▶ **TASK TO COMPLETE**
Reproduce the listing verbatim.

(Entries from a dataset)
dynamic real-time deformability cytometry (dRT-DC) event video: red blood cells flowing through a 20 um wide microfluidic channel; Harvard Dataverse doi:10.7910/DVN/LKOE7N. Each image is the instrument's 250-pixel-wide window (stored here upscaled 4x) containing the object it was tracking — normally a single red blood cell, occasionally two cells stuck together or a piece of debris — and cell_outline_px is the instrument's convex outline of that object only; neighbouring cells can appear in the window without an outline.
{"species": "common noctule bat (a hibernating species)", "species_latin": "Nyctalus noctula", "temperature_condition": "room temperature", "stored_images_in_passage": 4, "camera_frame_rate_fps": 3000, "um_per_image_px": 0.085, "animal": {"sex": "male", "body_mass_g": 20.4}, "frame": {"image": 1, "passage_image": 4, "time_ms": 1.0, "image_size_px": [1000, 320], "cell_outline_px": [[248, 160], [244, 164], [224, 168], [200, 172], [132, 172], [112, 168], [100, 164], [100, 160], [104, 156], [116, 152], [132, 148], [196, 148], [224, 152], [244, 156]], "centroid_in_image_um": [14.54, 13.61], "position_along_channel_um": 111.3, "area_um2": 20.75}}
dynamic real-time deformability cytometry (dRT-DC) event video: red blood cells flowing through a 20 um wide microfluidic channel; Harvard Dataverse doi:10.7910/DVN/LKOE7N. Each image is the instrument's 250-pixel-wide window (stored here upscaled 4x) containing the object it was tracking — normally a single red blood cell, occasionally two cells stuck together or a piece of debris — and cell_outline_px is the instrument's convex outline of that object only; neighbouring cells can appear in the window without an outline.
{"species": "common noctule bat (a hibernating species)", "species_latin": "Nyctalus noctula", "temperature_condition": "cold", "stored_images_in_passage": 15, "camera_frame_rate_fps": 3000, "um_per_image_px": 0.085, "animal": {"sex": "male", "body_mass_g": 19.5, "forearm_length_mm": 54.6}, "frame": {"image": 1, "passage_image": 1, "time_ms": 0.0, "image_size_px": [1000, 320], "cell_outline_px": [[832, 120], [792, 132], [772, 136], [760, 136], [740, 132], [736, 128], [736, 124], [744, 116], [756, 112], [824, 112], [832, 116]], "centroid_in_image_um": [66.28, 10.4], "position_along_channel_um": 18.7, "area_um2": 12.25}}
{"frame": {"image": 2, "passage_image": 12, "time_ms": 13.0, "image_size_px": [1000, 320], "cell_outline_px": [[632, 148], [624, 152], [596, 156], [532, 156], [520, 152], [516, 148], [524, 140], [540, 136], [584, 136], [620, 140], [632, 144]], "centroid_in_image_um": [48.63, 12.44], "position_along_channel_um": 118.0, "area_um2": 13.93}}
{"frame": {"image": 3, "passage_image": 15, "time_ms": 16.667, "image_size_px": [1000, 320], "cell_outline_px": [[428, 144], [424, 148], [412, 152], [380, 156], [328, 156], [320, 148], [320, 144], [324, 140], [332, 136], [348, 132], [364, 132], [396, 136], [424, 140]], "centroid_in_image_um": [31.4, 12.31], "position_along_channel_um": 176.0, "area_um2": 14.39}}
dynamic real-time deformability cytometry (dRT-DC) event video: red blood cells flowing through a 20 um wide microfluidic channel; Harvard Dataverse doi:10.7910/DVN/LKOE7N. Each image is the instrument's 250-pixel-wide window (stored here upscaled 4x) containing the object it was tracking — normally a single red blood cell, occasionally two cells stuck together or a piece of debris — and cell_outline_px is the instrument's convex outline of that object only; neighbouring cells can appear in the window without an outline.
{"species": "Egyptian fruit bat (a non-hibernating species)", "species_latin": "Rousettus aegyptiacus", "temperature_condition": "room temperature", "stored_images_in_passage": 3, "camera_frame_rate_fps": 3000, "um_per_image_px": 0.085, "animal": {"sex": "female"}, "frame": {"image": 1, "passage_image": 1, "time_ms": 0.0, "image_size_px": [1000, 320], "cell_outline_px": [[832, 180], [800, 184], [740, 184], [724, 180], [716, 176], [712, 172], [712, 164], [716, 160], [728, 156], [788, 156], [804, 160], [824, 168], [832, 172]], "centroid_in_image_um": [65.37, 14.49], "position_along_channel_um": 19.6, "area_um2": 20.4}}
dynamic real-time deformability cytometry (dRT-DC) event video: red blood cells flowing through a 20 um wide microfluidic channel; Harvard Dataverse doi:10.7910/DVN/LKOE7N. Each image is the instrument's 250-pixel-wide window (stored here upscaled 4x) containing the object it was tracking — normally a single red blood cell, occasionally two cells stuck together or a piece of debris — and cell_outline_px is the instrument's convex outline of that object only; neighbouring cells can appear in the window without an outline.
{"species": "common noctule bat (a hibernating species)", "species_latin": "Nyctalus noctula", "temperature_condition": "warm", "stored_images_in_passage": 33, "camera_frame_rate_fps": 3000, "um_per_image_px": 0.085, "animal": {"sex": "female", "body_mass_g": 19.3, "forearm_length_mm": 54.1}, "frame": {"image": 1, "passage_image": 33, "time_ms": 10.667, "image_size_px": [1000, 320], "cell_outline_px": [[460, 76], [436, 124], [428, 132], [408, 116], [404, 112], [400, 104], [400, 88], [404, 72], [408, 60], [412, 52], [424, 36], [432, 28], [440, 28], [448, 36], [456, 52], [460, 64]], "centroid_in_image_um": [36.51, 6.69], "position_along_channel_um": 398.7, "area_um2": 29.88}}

▶ **TASK OUTPUT**
dynamic real-time deformability cytometry (dRT-DC) event video: red blood cells flowing through a 20 um wide microfluidic channel; Harvard Dataverse doi:10.7910/DVN/LKOE7N. Each image is the instrument's 250-pixel-wide window (stored here upscaled 4x) containing the object it was tracking — normally a single red blood cell, occasionally two cells stuck together or a piece of debris — and cell_outline_px is the instrument's convex outline of that object only; neighbouring cells can appear in the window without an outline.
{"species": "common noctule bat (a hibernating species)", "species_latin": "Nyctalus noctula", "temperature_condition": "room temperature", "stored_images_in_passage": 4, "camera_frame_rate_fps": 3000, "um_per_image_px": 0.085, "animal": {"sex": "male", "body_mass_g": 20.4}, "frame": {"image": 1, "passage_image": 4, "time_ms": 1.0, "image_size_px": [1000, 320], "cell_outline_px": [[248, 160], [244, 164], [224, 168], [200, 172], [132, 172], [112, 168], [100, 164], [100, 160], [104, 156], [116, 152], [132, 148], [196, 148], [224, 152], [244, 156]], "centroid_in_image_um": [14.54, 13.61], "position_along_channel_um": 111.3, "area_um2": 20.75}}
dynamic real-time deformability cytometry (dRT-DC) event video: red blood cells flowing through a 20 um wide microfluidic channel; Harvard Dataverse doi:10.7910/DVN/LKOE7N. Each image is the instrument's 250-pixel-wide window (stored here upscaled 4x) containing the object it was tracking — normally a single red blood cell, occasionally two cells stuck together or a piece of debris — and cell_outline_px is the instrument's convex outline of that object only; neighbouring cells can appear in the window without an outline.
{"species": "common noctule bat (a hibernating species)", "species_latin": "Nyctalus noctula", "temperature_condition": "cold", "stored_images_in_passage": 15, "camera_frame_rate_fps": 3000, "um_per_image_px": 0.085, "animal": {"sex": "male", "body_mass_g": 19.5, "forearm_length_mm": 54.6}, "frame": {"image": 1, "passage_image": 1, "time_ms": 0.0, "image_size_px": [1000, 320], "cell_outline_px": [[832, 120], [792, 132], [772, 136], [760, 136], [740, 132], [736, 128], [736, 124], [744, 116], [756, 112], [824, 112], [832, 116]], "centroid_in_image_um": [66.28, 10.4], "position_along_channel_um": 18.7, "area_um2": 12.25}}
{"frame": {"image": 2, "passage_image": 12, "time_ms": 13.0, "image_size_px": [1000, 320], "cell_outline_px": [[632, 148], [624, 152], [596, 156], [532, 156], [520, 152], [516, 148], [524, 140], [540, 136], [584, 136], [620, 140], [632, 144]], "centroid_in_image_um": [48.63, 12.44], "position_along_channel_um": 118.0, "area_um2": 13.93}}
{"frame": {"image": 3, "passage_image": 15, "time_ms": 16.667, "image_size_px": [1000, 320], "cell_outline_px": [[428, 144], [424, 148], [412, 152], [380, 156], [328, 156], [320, 148], [320, 144], [324, 140], [332, 136], [348, 132], [364, 132], [396, 136], [424, 140]], "centroid_in_image_um": [31.4, 12.31], "position_along_channel_um": 176.0, "area_um2": 14.39}}
dynamic real-time deformability cytometry (dRT-DC) event video: red blood cells flowing through a 20 um wide microfluidic channel; Harvard Dataverse doi:10.7910/DVN/LKOE7N. Each image is the instrument's 250-pixel-wide window (stored here upscaled 4x) containing the object it was tracking — normally a single red blood cell, occasionally two cells stuck together or a piece of debris — and cell_outline_px is the instrument's convex outline of that object only; neighbouring cells can appear in the window without an outline.
{"species": "Egyptian fruit bat (a non-hibernating species)", "species_latin": "Rousettus aegyptiacus", "temperature_condition": "room temperature", "stored_images_in_passage": 3, "camera_frame_rate_fps": 3000, "um_per_image_px": 0.085, "animal": {"sex": "female"}, "frame": {"image": 1, "passage_image": 1, "time_ms": 0.0, "image_size_px": [1000, 320], "cell_outline_px": [[832, 180], [800, 184], [740, 184], [724, 180], [716, 176], [712, 172], [712, 164], [716, 160], [728, 156], [788, 156], [804, 160], [824, 168], [832, 172]], "centroid_in_image_um": [65.37, 14.49], "position_along_channel_um": 19.6, "area_um2": 20.4}}
dynamic real-time deformability cytometry (dRT-DC) event video: red blood cells flowing through a 20 um wide microfluidic channel; Harvard Dataverse doi:10.7910/DVN/LKOE7N. Each image is the instrument's 250-pixel-wide window (stored here upscaled 4x) containing the object it was tracking — normally a single red blood cell, occasionally two cells stuck together or a piece of debris — and cell_outline_px is the instrument's convex outline of that object only; neighbouring cells can appear in the window without an outline.
{"species": "common noctule bat (a hibernating species)", "species_latin": "Nyctalus noctula", "temperature_condition": "warm", "stored_images_in_passage": 33, "camera_frame_rate_fps": 3000, "um_per_image_px": 0.085, "animal": {"sex": "female", "body_mass_g": 19.3, "forearm_length_mm": 54.1}, "frame": {"image": 1, "passage_image": 33, "time_ms": 10.667, "image_size_px": [1000, 320], "cell_outline_px": [[460, 76], [436, 124], [428, 132], [408, 116], [404, 112], [400, 104], [400, 88], [404, 72], [408, 60], [412, 52], [424, 36], [432, 28], [440, 28], [448, 36], [456, 52], [460, 64]], "centroid_in_image_um": [36.51, 6.69], "position_along_channel_um": 398.7, "area_um2": 29.88}}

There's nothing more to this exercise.